Jennifer Probst talks about the difference between envy and jealousy in her new writer’s guide, “Write Naked”. If you read the definitions they don’t seem to be that different, but they actually are when you think about it. When I consider my friends who have published I’m envious of their success, I wish I had the same success, but I don’t wish I had it instead of any one of them. Now, if I were jealous of them I would want just that, to take their success away from them. I would believe I deserved it and not them. In reality, I don’t begrudge a single one of them what they have earned because I know how hard they each had to work to get to where they are today. So I continue to work just as hard in the hopes of one day earning that success for myself.

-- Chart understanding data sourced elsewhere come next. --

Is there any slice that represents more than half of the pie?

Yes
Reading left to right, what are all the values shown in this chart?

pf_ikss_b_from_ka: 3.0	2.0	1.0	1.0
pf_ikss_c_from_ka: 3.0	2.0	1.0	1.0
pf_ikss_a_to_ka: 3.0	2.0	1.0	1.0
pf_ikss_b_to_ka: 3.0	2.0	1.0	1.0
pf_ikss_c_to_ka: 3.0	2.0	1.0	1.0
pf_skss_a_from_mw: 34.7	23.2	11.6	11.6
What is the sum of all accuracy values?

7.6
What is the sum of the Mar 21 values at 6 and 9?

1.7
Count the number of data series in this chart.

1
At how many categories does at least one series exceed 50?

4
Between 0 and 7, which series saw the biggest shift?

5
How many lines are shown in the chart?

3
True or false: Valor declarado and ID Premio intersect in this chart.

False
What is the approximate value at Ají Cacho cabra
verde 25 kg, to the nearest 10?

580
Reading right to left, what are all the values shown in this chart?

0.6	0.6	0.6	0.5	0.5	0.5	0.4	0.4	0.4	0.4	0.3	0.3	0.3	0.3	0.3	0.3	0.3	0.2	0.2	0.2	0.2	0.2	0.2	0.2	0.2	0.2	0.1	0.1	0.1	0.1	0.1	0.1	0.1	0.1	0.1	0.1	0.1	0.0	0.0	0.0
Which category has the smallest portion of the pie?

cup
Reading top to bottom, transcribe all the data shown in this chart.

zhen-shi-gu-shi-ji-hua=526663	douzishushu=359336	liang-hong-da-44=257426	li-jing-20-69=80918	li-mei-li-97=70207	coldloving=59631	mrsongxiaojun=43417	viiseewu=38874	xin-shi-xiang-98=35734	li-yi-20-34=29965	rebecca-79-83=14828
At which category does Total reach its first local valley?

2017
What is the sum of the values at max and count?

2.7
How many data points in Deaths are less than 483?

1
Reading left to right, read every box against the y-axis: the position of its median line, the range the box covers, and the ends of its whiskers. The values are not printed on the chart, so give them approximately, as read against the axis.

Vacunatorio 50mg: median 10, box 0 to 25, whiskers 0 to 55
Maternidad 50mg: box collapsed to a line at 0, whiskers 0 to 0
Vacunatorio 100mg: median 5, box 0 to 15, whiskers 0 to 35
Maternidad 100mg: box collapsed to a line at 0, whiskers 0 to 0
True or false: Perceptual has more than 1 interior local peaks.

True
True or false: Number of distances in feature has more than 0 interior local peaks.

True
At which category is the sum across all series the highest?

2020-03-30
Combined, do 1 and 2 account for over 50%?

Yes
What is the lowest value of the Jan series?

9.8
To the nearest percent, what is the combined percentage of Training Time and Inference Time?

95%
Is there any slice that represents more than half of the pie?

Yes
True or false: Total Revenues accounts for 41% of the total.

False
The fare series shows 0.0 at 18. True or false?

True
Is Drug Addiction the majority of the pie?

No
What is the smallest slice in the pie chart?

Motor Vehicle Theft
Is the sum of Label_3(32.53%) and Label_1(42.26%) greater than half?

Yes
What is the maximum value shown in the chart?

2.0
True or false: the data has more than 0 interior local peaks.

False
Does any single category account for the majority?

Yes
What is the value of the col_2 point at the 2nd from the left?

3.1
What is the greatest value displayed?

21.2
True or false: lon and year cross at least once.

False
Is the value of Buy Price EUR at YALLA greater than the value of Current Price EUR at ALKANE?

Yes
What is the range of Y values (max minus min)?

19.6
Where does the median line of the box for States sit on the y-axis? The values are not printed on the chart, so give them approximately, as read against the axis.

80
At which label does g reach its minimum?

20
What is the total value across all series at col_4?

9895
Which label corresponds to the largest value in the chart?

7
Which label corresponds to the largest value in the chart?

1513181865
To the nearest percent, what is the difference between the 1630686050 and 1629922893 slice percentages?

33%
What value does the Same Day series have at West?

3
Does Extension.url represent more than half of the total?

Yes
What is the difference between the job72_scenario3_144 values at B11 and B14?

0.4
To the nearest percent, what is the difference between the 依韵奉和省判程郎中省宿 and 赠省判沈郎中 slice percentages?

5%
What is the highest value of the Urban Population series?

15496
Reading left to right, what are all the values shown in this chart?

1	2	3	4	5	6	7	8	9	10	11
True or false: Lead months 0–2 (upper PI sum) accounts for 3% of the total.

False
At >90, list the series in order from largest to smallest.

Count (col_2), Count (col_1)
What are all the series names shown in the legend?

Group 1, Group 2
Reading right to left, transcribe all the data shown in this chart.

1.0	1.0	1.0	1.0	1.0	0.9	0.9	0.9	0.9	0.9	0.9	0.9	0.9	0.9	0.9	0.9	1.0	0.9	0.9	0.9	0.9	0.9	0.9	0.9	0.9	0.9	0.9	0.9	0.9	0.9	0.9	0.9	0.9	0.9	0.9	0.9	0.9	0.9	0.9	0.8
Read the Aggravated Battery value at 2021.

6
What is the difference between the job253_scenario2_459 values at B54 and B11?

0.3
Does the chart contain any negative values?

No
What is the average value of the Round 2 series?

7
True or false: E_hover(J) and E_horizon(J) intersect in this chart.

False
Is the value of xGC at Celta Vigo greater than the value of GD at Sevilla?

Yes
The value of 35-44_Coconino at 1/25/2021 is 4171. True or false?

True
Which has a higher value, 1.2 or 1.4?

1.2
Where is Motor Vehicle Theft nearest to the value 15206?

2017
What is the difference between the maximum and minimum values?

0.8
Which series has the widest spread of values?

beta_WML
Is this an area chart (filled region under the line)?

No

It’s one reason I read books like “Write Naked”. I’m mining them for that golden nugget that’s going to get me over the hump from “we really like it, but…” to “we really like it and we want it”; that tip that will make all the difference.
The idea of writing naked is not about actually taking your clothes off to write; although that is certainly an individual decision. It’s about letting go of all your worries about what others will think. It’s about not getting hung up on the details when writing a first draft. First drafts are supposed to be bad. Well, maybe not bad, but rough. Don’t agonize over that perfect word to describe his eyes, or the way his lips felt when he kissed her the first time. Instead, just get it down on paper. The rest is called revision and that comes later. You have to build your frame before you can put up the walls and the roof, before you decide the perfect shade of paint for each room.
It’s what we used to call free writing. You put your butt in the chair and your pen or pencil to the paper and you start writing. Will you have to delete a lot of it later? Probably. Will you have to add a lot? Definitely. But that’s a worry for a different day.
So, that’s where I’m at with “The Healing Heart”; butt in chair and pencil to paper.